On February 16, six NYU Silver School of Social Work alumni shared with students lessons they had learned on leadership over the course of their careers. Silver School students eagerly asked questions and alumni offered practical advice on everything from networking to tackling professional challenges to finding one's passion.

The alumni panel participants were:

  • Karen Campbell, MSW '91, director of the social services department and the Dr. Lorraine Marchi/NAVH Client Assistance Program, Lighthouse International
  • Phil Coltoff, MSW '64, Katherine W. and Howard Aibel Visiting Professor and Executive-in-Residence, NYU Silver School of Social Work
  • Susan Conceicao, MSW '83, director of psychosocial services, MJHS Hospice and Palliative Care
  • Agnes Halarewicz, MSW '01, director, Next Stage Senior Care Services
  • Jeffrey Palladino, MSW '00, assistant principal, Fannie Lou Hamer Freedom High School
  • Amy Rosenberg, MSW '92, associate director, Program in Human Sexuality, NYU Langone Medical Center

For many panel participants, a leadership position was not an aspiration at the start of their careers. In 2002, Palladino co-founded the high school The Bronx Guild: A Big Picture Learning School. To have an operational school, Palladino said his team worked hard, had to make important decisions, and he soon "felt the responsibility" of their work.

In 2006, he received his New York State administration license and became the school's co-director and assistant principal. "I didn't want to go into leadership or I didn't know I wanted to," said Palladino. "It just happened because I was so passionate about my work." 

Campbell suggested students push themselves to see what they can do and what they are afraid to do. "Be ready to take calculated risks," she said.

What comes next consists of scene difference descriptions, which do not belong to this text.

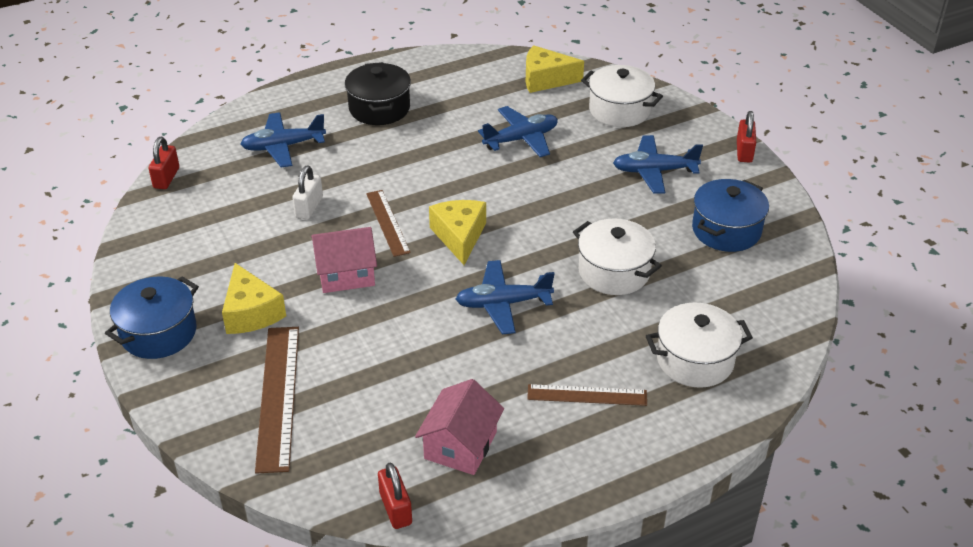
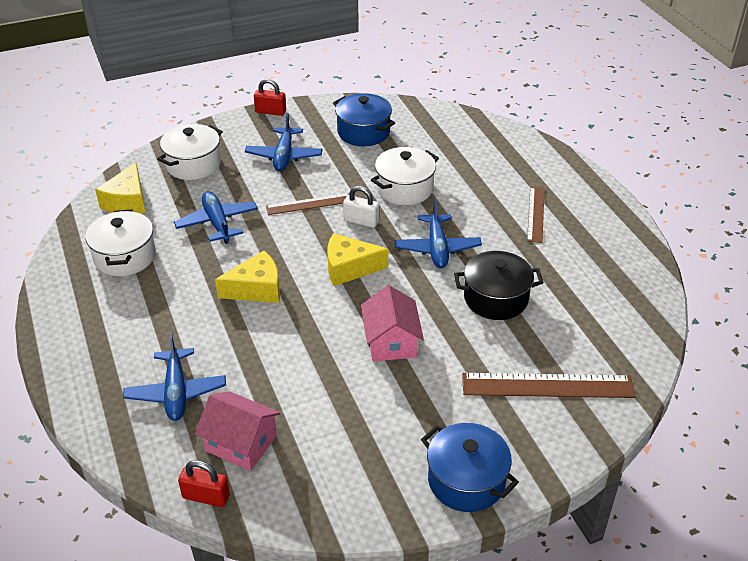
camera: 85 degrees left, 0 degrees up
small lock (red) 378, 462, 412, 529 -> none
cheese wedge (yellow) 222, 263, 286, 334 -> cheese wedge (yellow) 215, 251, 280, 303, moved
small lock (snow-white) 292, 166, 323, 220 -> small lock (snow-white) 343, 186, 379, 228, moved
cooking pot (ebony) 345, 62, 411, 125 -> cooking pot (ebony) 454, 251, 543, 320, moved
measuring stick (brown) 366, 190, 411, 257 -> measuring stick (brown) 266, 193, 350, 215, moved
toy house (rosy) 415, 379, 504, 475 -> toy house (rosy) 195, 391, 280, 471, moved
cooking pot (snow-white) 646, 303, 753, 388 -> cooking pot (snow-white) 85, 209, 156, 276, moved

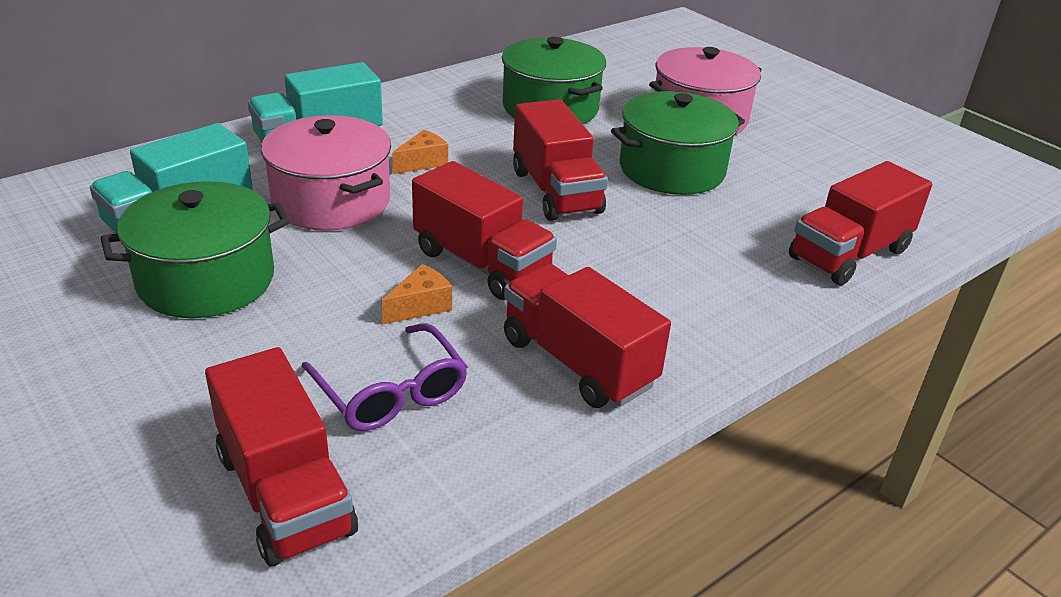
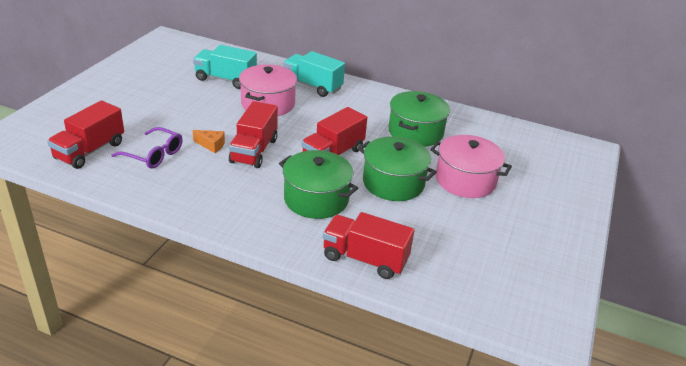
camera: 60 degrees right, 0 degrees up
cheese wedge (bright orange) 392, 130, 448, 174 -> none
lorry (red) 504, 264, 671, 408 -> none
cooking pot (green) 101, 181, 289, 318 -> cooking pot (green) 279, 150, 358, 219, moved
spectacles (purple) 301, 323, 468, 431 -> spectacles (purple) 111, 127, 183, 169, 90 degrees counterclockwise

Before her current position at Lighthouse International, Campbell became the director of the School of Social Work for Adelphi University's Manhattan Center. She had years of experience as a psychotherapist as part of NYU's Counseling and Behavioral Health Services, but Campbell admitted she did not have much administrative training. She had to learn on the job and was able to have a successful career at Adelphi.

Rosenberg told students, "If there is a void, jump in and start doing the work." At NYU Langone, she began supervising the fourth-year psychology residents when no one else was in that role. She began to expand the program and because she was already doing the work, she received a new title.

The panelists told students they did not have to wait until they advanced their careers to take leadership roles. Coltoff noted that being the boss and being a leader do not always have to go hand in hand, and there are opportunities everywhere to do good work and test oneself. He advised students to learn about their organization, help it get involved in new areas, and use their relationship-building skills. 

Halarewicz said another way for people to take a leadership role at a nonprofit organization is to get involved in policy and advocacy work, and to learn about the organization's funding sources and how money is spent. 

When the floor was opened to questions, one student asked -- if you eventually want to hold a leadership position -- whether it was better to take a job out of graduate school focusing on clinical work or a more administrative role. Multiple panelists suggested students take a job with a clinical focus. Campbell quoted a former faculty member who said that the first job should allow someone to hone clinical skills and everything will follow.

Campbell also called networking "critical" and said the personal contact "carries a lot of weight." She noted that mentors can be valuable resources and discussed how an executive coach has provided her support and insight.